(Reuters) - CVS Health Corp beat analysts’ estimates for quarterly profit on Wednesday and the drugstore operator defended its pharmacy benefits management business in the face of the Trump administration’s move to clamp down on escalating drug costs.
Shares of CVS Health, which agreed to buy health insurer Aetna for $69 billion in December, rose 3.6 percent to $67.76.
Pharmacy benefit managers (PBMs) are in the crosshairs of the U.S. administration, which last month proposed a rule that would scale back protections currently in place that allow rebates between drug manufacturers, insurers and PBMs.
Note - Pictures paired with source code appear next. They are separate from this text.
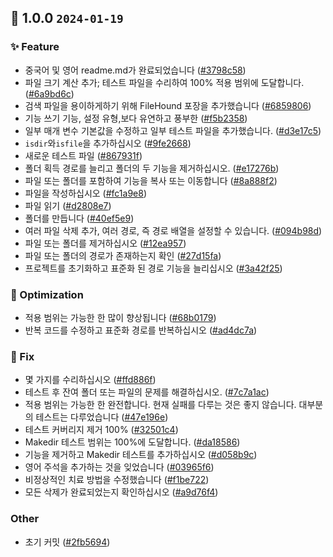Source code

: ## 🎉 1.0.0 `2024-01-19`
### ✨ Feature
- 중국어 및 영어 readme.md가 완료되었습니다 ([#3798c58](https://github.com/kwooshung/files/commit/3798c58de0462d60c3e4171fce683a42647518f4))
- 파일 크기 계산 추가; 테스트 파일을 수리하여 100% 적용 범위에 도달합니다. ([#6a9bd6c](https://github.com/kwooshung/files/commit/6a9bd6ce08a73b3cd2669a7a6f0771ac4ae0c723))
- 검색 파일을 용이하게하기 위해 FileHound 포장을 추가했습니다 ([#6859806](https://github.com/kwooshung/files/commit/68598065ef83a335df92c79b8e0b278182b8ddf9))
- 기능 쓰기 기능, 설정 유형,보다 유연하고 풍부한 ([#f5b2358](https://github.com/kwooshung/files/commit/f5b23583588f30ef54ea6cc5f24b026de1d0c8c2))
- 일부 매개 변수 기본값을 수정하고 일부 테스트 파일을 추가했습니다. ([#d3e17c5](https://github.com/kwooshung/files/commit/d3e17c59d72b627012d1d4d7043abc5d42146c8f))
- `isdir`와`isfile`을 추가하십시오 ([#9fe2668](https://github.com/kwooshung/files/commit/9fe266853f51204daed4a272352d0a2011db1f25))
- 새로운 테스트 파일 ([#867931f](https://github.com/kwooshung/files/commit/867931f2700ad63c30001922fc7f071744ac8ac3))
- 폴더 획득 경로를 늘리고 폴더의 두 기능을 제거하십시오. ([#e17276b](https://github.com/kwooshung/files/commit/e17276bcf82d2665a87fc25917693109143c788d))
- 파일 또는 폴더를 포함하여 기능을 복사 또는 이동합니다 ([#8a888f2](https://github.com/kwooshung/files/commit/8a888f23c6da6be7288f7a4497f7d794a09df467))
- 파일을 작성하십시오 ([#fc1a9e8](https://github.com/kwooshung/files/commit/fc1a9e808117f8459a244b715000d43f1a5e861e))
- 파일 읽기 ([#d2808e7](https://github.com/kwooshung/files/commit/d2808e7d2d62602432c86acc3a544a2a21e5e17f))
- 폴더를 만듭니다 ([#40ef5e9](https://github.com/kwooshung/files/commit/40ef5e99becdfcb68b3f8819f42e8f6f21c46960))
- 여러 파일 삭제 추가, 여러 경로, 즉 경로 배열을 설정할 수 있습니다. ([#094b98d](https://github.com/kwooshung/files/commit/094b98dcbfda48fc97c1ad00bfbf5ff21e57b833))
- 파일 또는 폴더를 제거하십시오 ([#12ea957](https://github.com/kwooshung/files/commit/12ea95729fde7bc08b26080e2ac0fd4339c44bde))
- 파일 또는 폴더의 경로가 존재하는지 확인 ([#27d15fa](https://github.com/kwooshung/files/commit/27d15fa10eb6090f680bff69120feb039e980c23))
- 프로젝트를 초기화하고 표준화 된 경로 기능을 늘리십시오 ([#3a42f25](https://github.com/kwooshung/files/commit/3a42f25b401f98fb3605dc3ca3e7a1506a735e43))
### 💩 Optimization
- 적용 범위는 가능한 한 많이 향상됩니다 ([#68b0179](https://github.com/kwooshung/files/commit/68b01798a8bdb05494f04b3221be90697959ef73))
- 반복 코드를 수정하고 표준화 경로를 반복하십시오 ([#ad4dc7a](https://github.com/kwooshung/files/commit/ad4dc7a2e7d04d3829b9028a6a2c169911119d36))
### 🐛 Fix
- 몇 가지를 수리하십시오 ([#ffd886f](https://github.com/kwooshung/files/commit/ffd886ffa89a79e0b2a15fb293a57a6efffa950e))
- 테스트 후 잔여 폴더 또는 파일의 문제를 해결하십시오. ([#7c7a1ac](https://github.com/kwooshung/files/commit/7c7a1ac843b7bea4246afe7ac1ebe23264674bf6))
- 적용 범위는 가능한 한 완전합니다. 현재 실패를 다루는 것은 좋지 않습니다. 대부분의 테스트는 다루었습니다 ([#47e196e](https://github.com/kwooshung/files/commit/47e196e65b4a2834114557b10b071d1bfb4bff8e))
- 테스트 커버리지 제거 100% ([#32501c4](https://github.com/kwooshung/files/commit/32501c4d92e72405ce67c87ca892b299c3f75cdf))
- Makedir 테스트 범위는 100%에 도달합니다. ([#da18586](https://github.com/kwooshung/files/commit/da1858613c8c52e04eed618647dc12761e844cdc))
- 기능을 제거하고 Makedir 테스트를 추가하십시오 ([#d058b9c](https://github.com/kwooshung/files/commit/d058b9ca79918583dc057e89326a4704d90f4d8d))
- 영어 주석을 추가하는 것을 잊었습니다 ([#03965f6](https://github.com/kwooshung/files/commit/03965f67c89eff5f5c3d74e08c8c3336d2f0ff51))
- 비정상적인 치료 방법을 수정했습니다 ([#f1be722](https://github.com/kwooshung/files/commit/f1be7225d059be1401240cb73ee86e54a67542e4))
- 모든 삭제가 완료되었는지 확인하십시오 ([#a9d76f4](https://github.com/kwooshung/files/commit/a9d76f4523f753d8096341182a28329cb643c119))
### Other
- 초기 커밋 ([#2fb5694](https://github.com/kwooshung/files/commit/2fb569486270d052230ee82510fc004129912a6e))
“Drug manufacturers want you to believe that increasing drug prices are a result of them (being) happy to pay rebates and that PBMs are retaining these rebates,” CVS Health Chief Executive Officer Larry Merlo said on a conference call.
“This is simply not true.”
The company said new rules announced on Tuesday that gave Medicare Advantage health plans tools to negotiate for lower prescription drug prices, indicates the administration recognizes PBMs have a key role to play in reducing drug costs.
Adding to competition, Amazon in June agreed to acquire a small online pharmacy firm, a move that put the world’s biggest online retailer in direct competition with drugstore chains, drug distributors and PBMs.
“We welcome competition ... expect more of it in the years to come and are confident that we ourselves are key disruptors,” Merlo said.
CVS Health also said it now expects its Aetna deal to close during the third quarter or early in the fourth quarter of 2018.
The Aetna deal is likely to reshape healthcare in the United States as it brings together one of the nation’s largest PBMs and pharmacy operators with one of the oldest health insurers, whose national business ranges from employer healthcare to government plans.
Net loss attributable to CVS was $2.56 billion, or $2.52 per share, in the second quarter ended June 30.
CVS said it took a $3.9 billion goodwill impairment charge in the reported quarter related to the Omnicare business in its retail unit.
“The Omnicare write-down was somewhat of a surprise, but overall we were already expecting modest results out of that business,” Edward Jones analyst John Boylan said.
Excluding items, the company earned $1.69 per share, beating analysts’ average estimate of $1.61, according to Thomson Reuters I/B/E/S.